In the years preceding America's entry into World War II, a quiet Georgia town called Salty Creek is home to a peculiar and risky romance.
For quite some time, only polite and brief exchanges were ever had between a spinster named Sophie and Miss Anne's courteous and enigmatic “Chinese” gardener, Mr. Oto. Miss Anne, a moral woman whose memories of the event are at the center of this tale, provides Oto with refuge after he arrives, disgraced, starving, and essentially dropped from a Greyhound bus, in Salty Creek. Then, Oto notices Sophie and begins to fall in love. Sophie, whose own true love was lost in World War I, has settled on leading a dull and miserable existence following the death of her female family members for whom she cared. But somehow she is drawn to Mr. Oto. Love always seems to find us when we are not searching...

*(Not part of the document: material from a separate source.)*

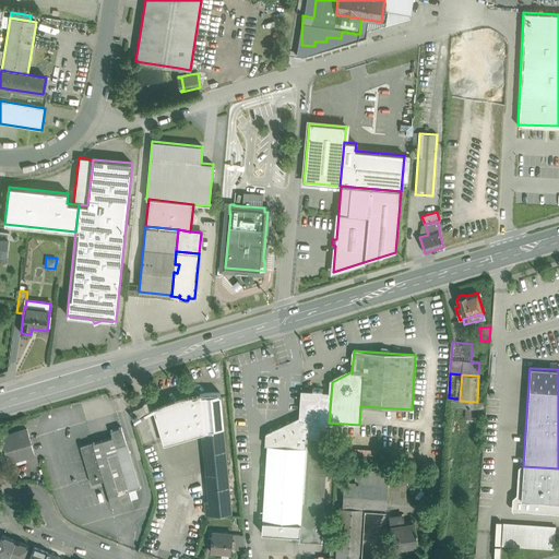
[(200,395),(153,409),(153,411),(163,442),(202,430),(203,430),(200,397),(219,395),(221,397),(219,393),(211,393),(199,394),(200,395)]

...Eventually, a strong friendship develops between them. While the rest of the townspeople attend church services on Sunday, Sophie and Oto sit quietly by the river and paint. Both recognize the unconventional nature of their relationship and proceed with precaution as a result. Yet the passion they feel for each other slowly rises to the surface, just in time for hell to be unleashed.

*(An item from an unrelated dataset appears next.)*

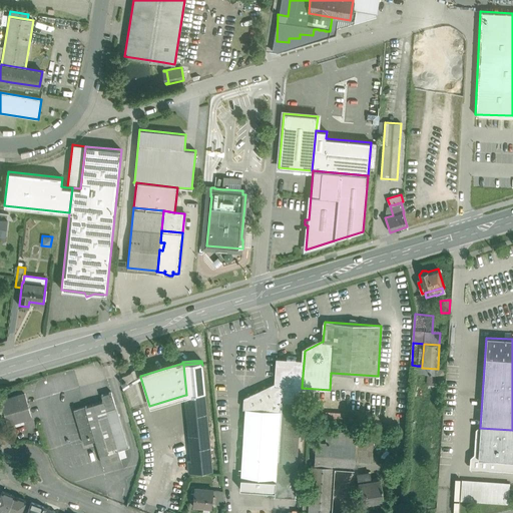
[(304,363),(278,361),(276,386),(282,386),(302,388),(304,363)]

Oto, who is only mistaken by the simple townspeople for someone of Chinese ancestry, is actually Japanese by descent (though he is California-born), and when the Japanese bomb Pearl Harbor, he is forced into hiding to escape the onslaught of misguided aggression and, in some cases, unadulterated hatred. Now, Sophie and Miss Anne provide what they can to sustain Oto, but will it be enough, or are the divisions caused by war too great for them to bear?

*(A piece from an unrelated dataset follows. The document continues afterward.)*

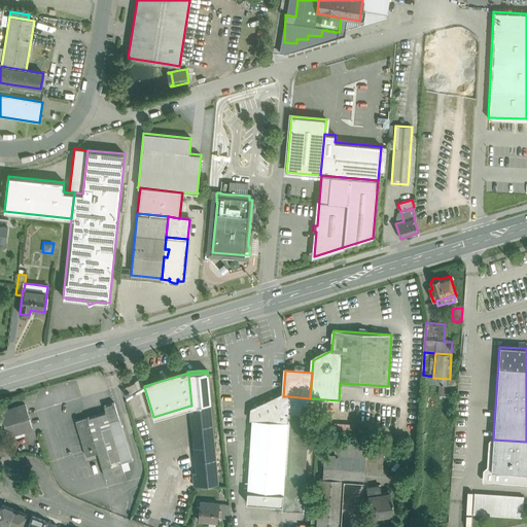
[(129,393),(126,395),(127,397),(132,393),(136,391),(140,389),(143,387),(144,387),(144,386),(188,373),(187,372),(182,372),(175,374),(167,376),(160,378),(153,380),(147,383),(141,386),(133,390),(129,393)]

Sophie and the Rising Sun is a romance that deals with the problems of racial tensions and gives us an account of love's power to overcome even seemingly insurmountable obstacles, such as great disparities in age or ancestry. The novel is the most recent release from Augusta Trobaugh, whose stories have a lot to offer for those readers who can never get enough of romance. Sophie and the Rising Sun is pleasant and simple to read, but there is a certain intricacy to the plot. Perhaps it is the story's ability to grapple with some difficult topics, or maybe it is the nearly poetic innocence of Sophie and Oto's blossoming love (even in spite of its seeming so uncharacteristic). Whatever the reason, if you happen to be a fan of romance, you do not want to pass up Sophie and the Rising Sun by Augusta Trobaugh, available in bookstores everywhere.